Could somebody make a sig+ava for me with "Time Hollow" as subject?

(Please don't put anything like "GBATemp" in it)


----------



## Ducky (Oct 26, 2008)

How about.. Giving us ... Pictures..? Maybe?


----------



## p1ngpong (Oct 26, 2008)

Yeah man give us a clue!


----------



## Nathan-NL (Oct 26, 2008)

Ow, sorry man.

I'm active on an other forum and there it is not usual to give pics.

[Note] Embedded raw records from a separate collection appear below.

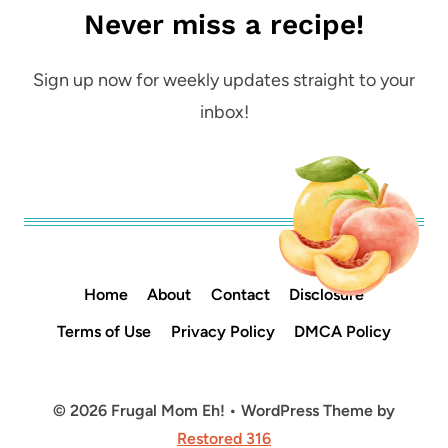
Never miss a recipe!
Sign up now for weekly updates straight to your
inbox!
Home
About
Contact
Disclosure
Terms of Use
Privacy Policy
DMCA Policy
© 2026 Frugal Mom Eh! • WordPress Theme by
Restored 316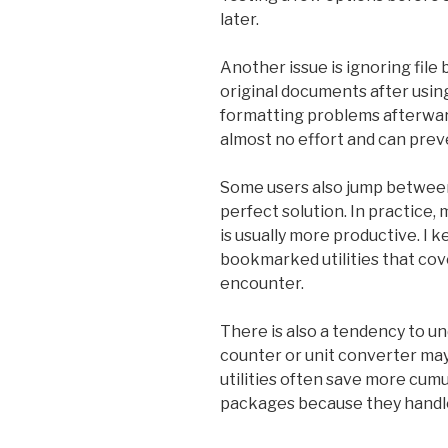
later.
Another issue is ignoring file
original documents after using
formatting problems afterward
almost no effort and can prev
Some users also jump between
perfect solution. In practice, 
is usually more productive. I 
bookmarked utilities that cove
encounter.
There is also a tendency to u
counter or unit converter ma
utilities often save more cum
packages because they handle 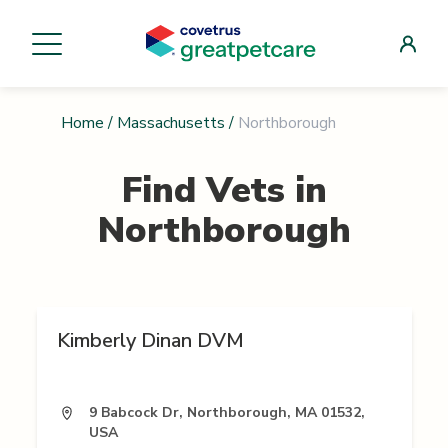
Home
/
Massachusetts
/
Northborough
Find Vets in
Northborough
Kimberly Dinan DVM
9 Babcock Dr, Northborough, MA 01532,
USA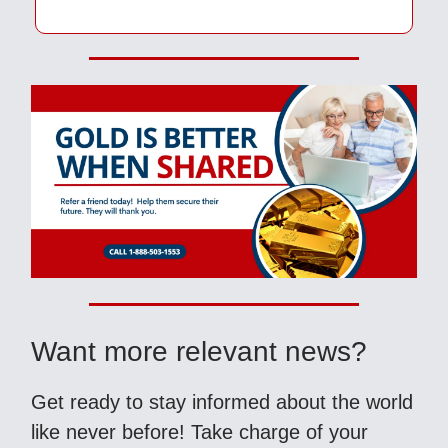
Want more relevant news?
Get ready to stay informed about the world
like never before! Take charge of your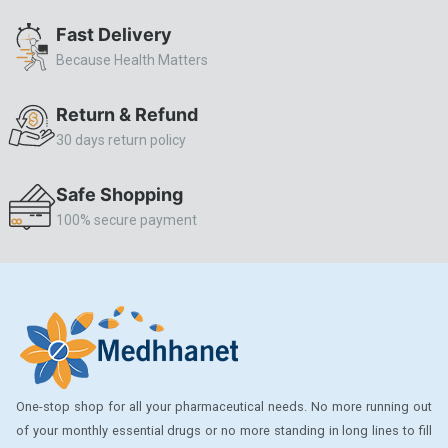
ALLERSTAT
Fast Delivery
Because Health Matters
AMINOPHYLLINE
Axe
Return & Refund
CASODEX
30 days return policy
CHICCO
Safe Shopping
CLEARBLUE RAPID
100% secure payment
CO-DIOVAN
COLDRIL
COZAAR
COZAAR.
CUTICURA
One-stop shop for all your pharmaceutical needs. No more running out
DABUR
of your monthly essential drugs or no more standing in long lines to fill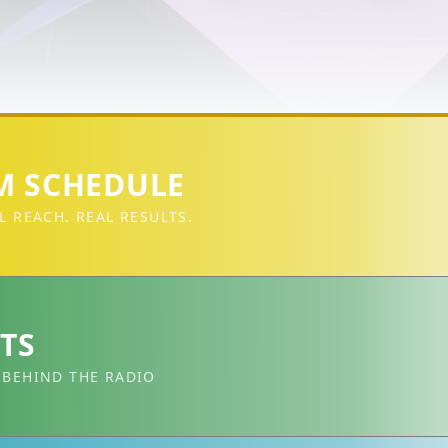
 SCHEDULE
L REACH. REAL RESULTS.
TS
 BEHIND THE RADIO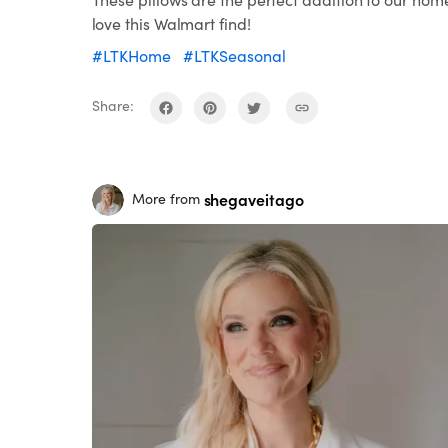
love this Walmart find!
#LTKHome
#LTKSeasonal
Share:
shegaveitago
More from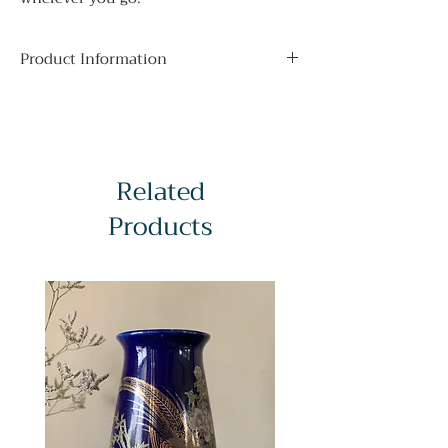
Product Information
Obi Type:
Fukuro. This kind of obi is
considered formal, and requires a
variety of additional accessories to be
worn in a traditional style with
Related
kimono. It can be worn with lower
formality kimono for a glamorous
Products
everyday look.
Additional Accessories:
Obi-makura,
Obiage, Obijime, Obi-Ita, Obidome
(optional)
Obi Length:
428cm / 168.5in
Obi Width:
30cm / 11.81in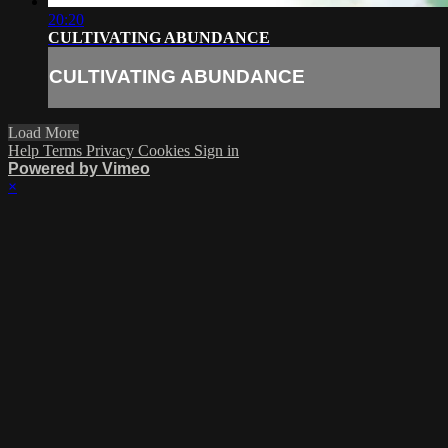
20:20
CULTIVATING ABUNDANCE
CULTIVATING ABUNDANCE
Load More
Help
Terms
Privacy
Cookies
Sign in
Powered by Vimeo
×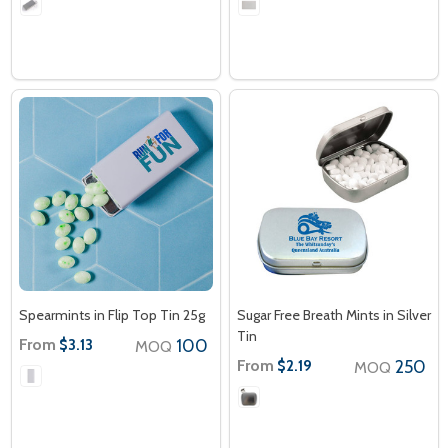
Spearmints in Flip Top Tin 25g
Sugar Free Breath Mints in Silver
Tin
From
100
$3.13
MOQ
From
250
$2.19
MOQ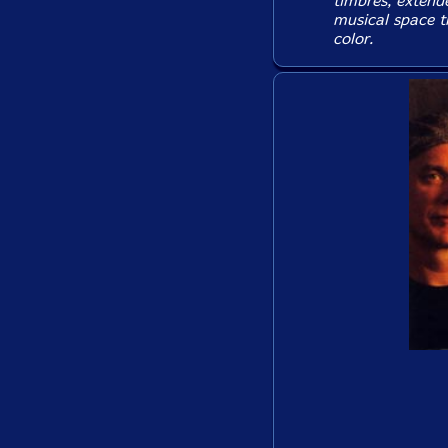
timbres, extend
musical space t
color.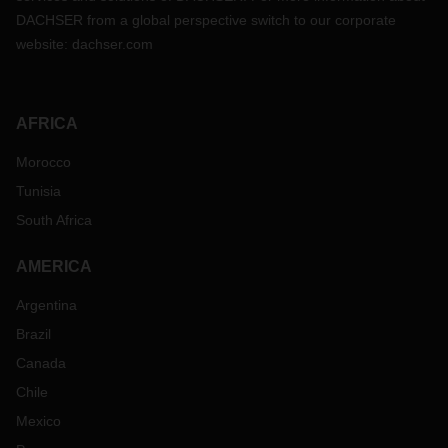
DACHSER from a global perspective switch to our corporate
website:
dachser.com
AFRICA
Morocco
Tunisia
South Africa
AMERICA
Argentina
Brazil
Canada
Chile
Mexico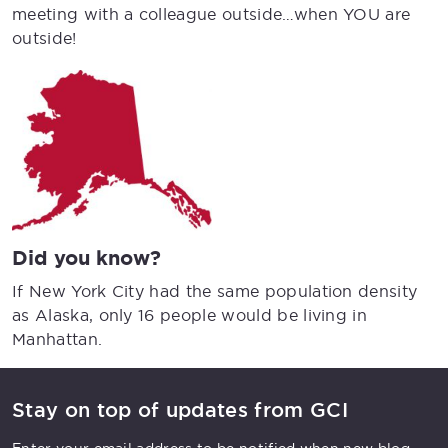
meeting with a colleague outside…when YOU are
outside!
Did you know?
If New York City had the same population density
as Alaska, only 16 people would be living in
Manhattan.
Stay on top of updates from GCI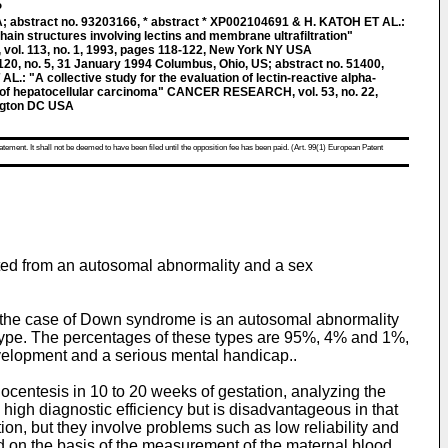
P
abstract no. 93203166, * abstract * XP002104691 & H. KATOH ET AL.:
hain structures involving lectins and membrane ultrafiltration"
l. 113, no. 1, 1993, pages 118-122, New York NY USA
, no. 5, 31 January 1994 Columbus, Ohio, US; abstract no. 51400,
: "A collective study for the evaluation of lectin-reactive alpha-
on of hepatocellular carcinoma" CANCER RESEARCH, vol. 53, no. 22,
ngton DC USA
atement. It shall not be deemed to have been filed until the opposition fee has been paid. (Art. 99(1) European Patent
cted from an autosomal abnormality and a sex
the case of Down syndrome is an autosomal abnormality
 type. The percentages of these types are 95%, 4% and 1%,
evelopment and a serious mental handicap..
centesis in 10 to 20 weeks of gestation, analyzing the
igh diagnostic efficiency but is disadvantageous in that
ion, but they involve problems such as low reliability and
ed on the basis of the measurement of the maternal blood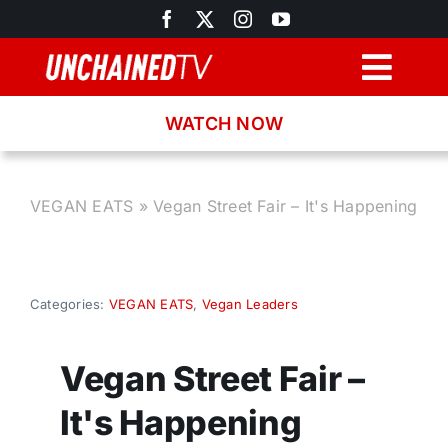
Skip
to
content
Togg
Navig
WATCH NOW
Browse
Search
VEGAN EATS
»
Vegan Street Fair – It's Happening
Latest News
Categories:
VEGAN EATS
,
Vegan Leaders
Recipes
Vegan Street Fair –
About
It's Happening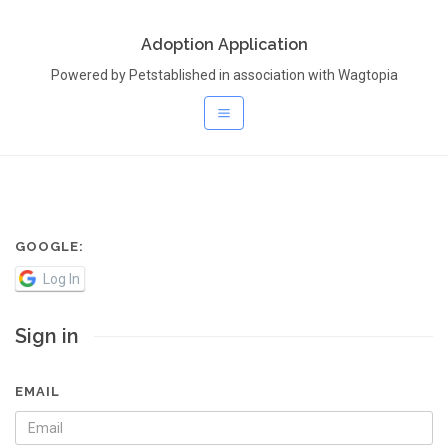
Adoption Application
Powered by Petstablished in association with Wagtopia
GOOGLE:
Log In
Sign in
EMAIL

http://images.google.nl/images?hl=nl&q...oeken&gbv=2


----------



## jabjab (Oct 27, 2008)

lol at the 'giving pictures'
i think they would like you to actually choose some pics that you like to work from imstead of making them do EVERYTHING


----------



## Raestloz (Oct 27, 2008)

Are you planning to use the sigs in other forums too?


----------



## BiscuitBee (Oct 27, 2008)

Here's an avatar using an image from your source.


----------



## Nathan-NL (Oct 28, 2008)

Raestloz said:
			
		

> Are you planning to use the sigs in other forums too?
> Yes, I am.
> jabjablol at the 'giving pictures'
> i think they would like you to actually choose some pics that you like to work from imstead of making them do EVERYTHING


Well, there are not much good quality renders, any good quality will be accepted 
	

	
	
		
		

		
		
	


	




@The first result: I like Sox, but I will wait until my internet works properly again.. (And maybe there will come some more results)


----------



## Nathan-NL (Jan 4, 2009)

I change my request a litte: anything is good, abstract, without using a render, but with my nick in it and not GBATemp.net.

Er..well..


----------